Even official environmental and food safety risk assessments depend upon the assumption that if a single gene is transferred into a new animal or crop, the result will be the simple addition of one new character. Interactions with other genes, the destabilisation of the genome caused by the process of genetic engineering and other nasty effects tend to be ignored. This, Ho says, is bad science, and she backs it up with examples where unexpected results have occurred.
Her particular hobby horse is "horizontal gene transfer", the transfer of genes between different organisms and species (as opposed to normal "vertical" transmission between generations). The classic example is the way bacteria have rapidly picked up antibiotic resistance genes from other bacteria, leading to a major public health problem.
Genetic engineering is dangerous, she says, because it uses viruses, which are specifically designed to transfer genes horizontally. These may speed up the rate of gene transfer, leading to ecological disruption. "The large-scale release of genetically engineered organisms is much worse than nuclear weapons or radioactive nuclear wastes, as genes can replicate indefinitely, spread and recombine. There may be time to stop the dreams turning into nightmares, if we act now before the critical genetic melt-down is reached."

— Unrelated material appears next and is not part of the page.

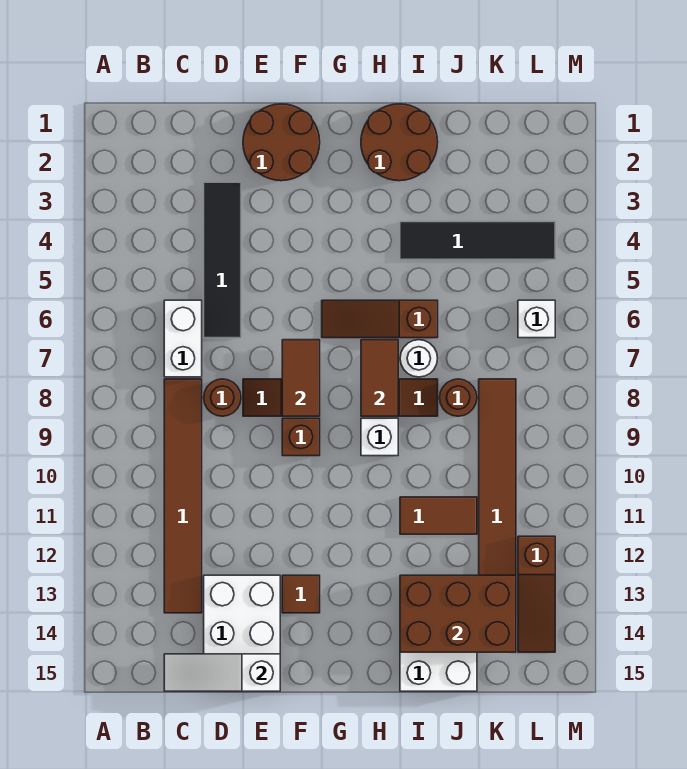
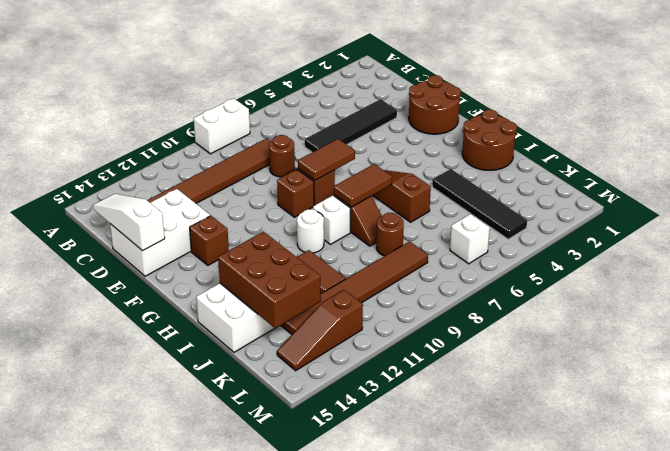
white brick C6:C7 level 1 -> white brick A8:A9 level 1
brown tile F13 level 1 -> brown brick F13 level 1
white round brick I7 level 1 -> white round brick H10 level 1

In short, genetic engineering is a thoroughly Bad Thing and although Ho's critique comes first from science, she has added a political critique, which is summed up in the subtitle of her latest book, The Brave New World of Bad Science and Big Business. Reductionist science, she tells us, persists because it serves the interests of big corporations, who want to sell us foods we do not need, to solve problems created by industry in the first place.

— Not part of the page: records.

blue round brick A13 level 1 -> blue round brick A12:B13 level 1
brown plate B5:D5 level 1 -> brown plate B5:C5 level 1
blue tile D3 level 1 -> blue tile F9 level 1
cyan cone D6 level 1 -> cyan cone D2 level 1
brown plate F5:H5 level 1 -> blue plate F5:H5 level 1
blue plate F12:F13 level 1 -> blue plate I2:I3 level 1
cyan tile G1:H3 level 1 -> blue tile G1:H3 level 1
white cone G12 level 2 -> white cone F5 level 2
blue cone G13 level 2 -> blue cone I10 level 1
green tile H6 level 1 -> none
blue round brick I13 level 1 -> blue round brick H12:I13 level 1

Her solution is a five-year worldwide moratorium on commercial releases of genetically engineered organisms into the environment and a public inquiry. She feels that it is crucial that scientists speak their minds. "If we are not careful, we will get into a brave new world, in which corporations dominate everything, and scientists will be their accomplices." She says the scientific community in France is able to speak out because of a more reflective philosophical tradition that is lacking in Britain. "There is more pressure here on scientists to keep quiet, but it is all self-imposed. It has to do with your whole class system."
Ho, however, is happy to stand up and take extreme positions and has a number of scientific colleagues who will support her privately, but not in public. "Some of them use me like one of those buoys, to mark the limits of where it's safe to swim. If they find themselves on this side of Mae-Wan, they think they're safe."

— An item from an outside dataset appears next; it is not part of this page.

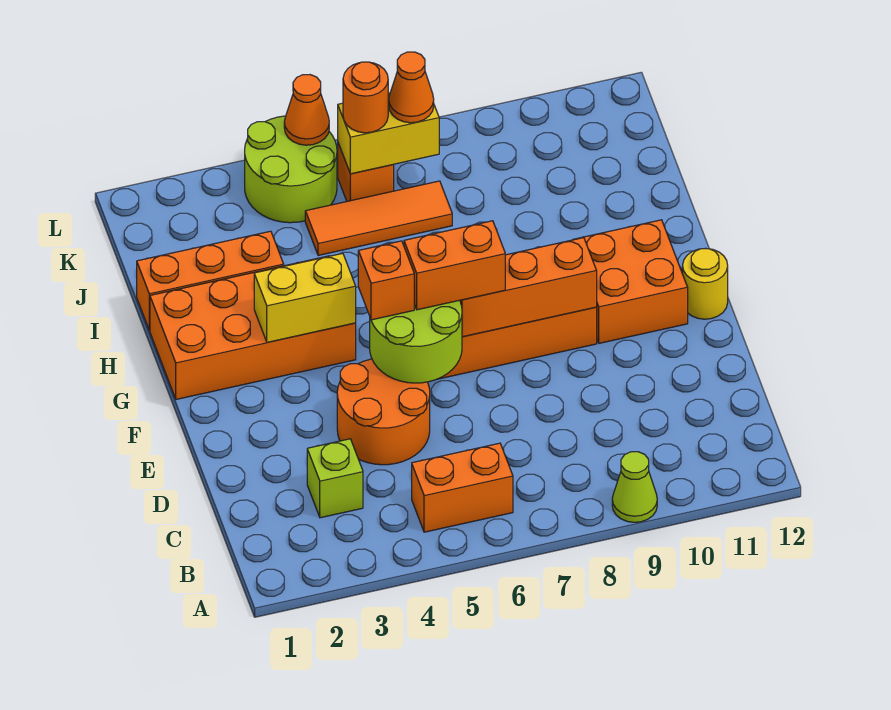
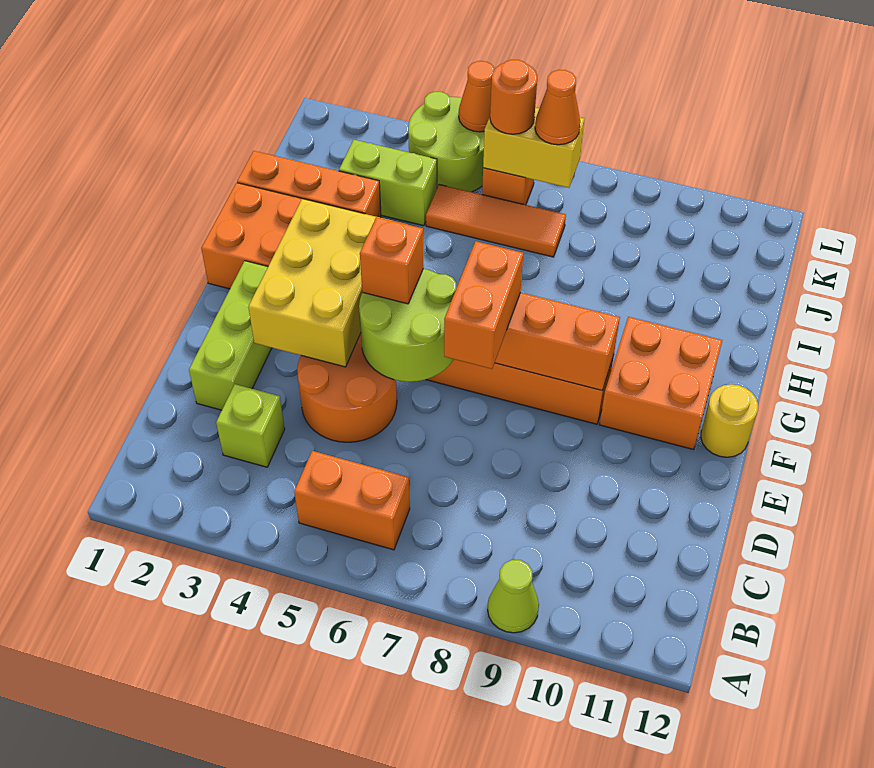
none -> lime brick D2:F2 level 1
orange brick F6:F7 level 3 -> orange brick E7:F7 level 3
yellow brick G3:G4 level 2 -> yellow brick E3:G4 level 2
none -> lime brick J3:J4 level 1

Although she enjoys her current phase of political activism, she says she yearns to return to her ivory tower and concentrate on her research, which now centres on biophysics. She has studied organisms using a variety of non-invasive methods in order to "listen to nature". Her aim is to create an authentically western but holistic scientific paradigm, and The Rainbow and the Worm is nothing less than an attempt to answer the question "what is life?". Her tentative definition is, "Life is a process of being an organising whole. It is a process and not a thing, nor a property of a material thing or structure."
Perhaps the key thing about Mae-Wan Ho is summed up in her phrase "your class system". She is not English and she does not play by the rules of English academia. It can take an outsider to a culture or a scientific paradigm to illuminate it for those steeped in it, and despite what some see as over-enthusiasm, Ho certainly does that.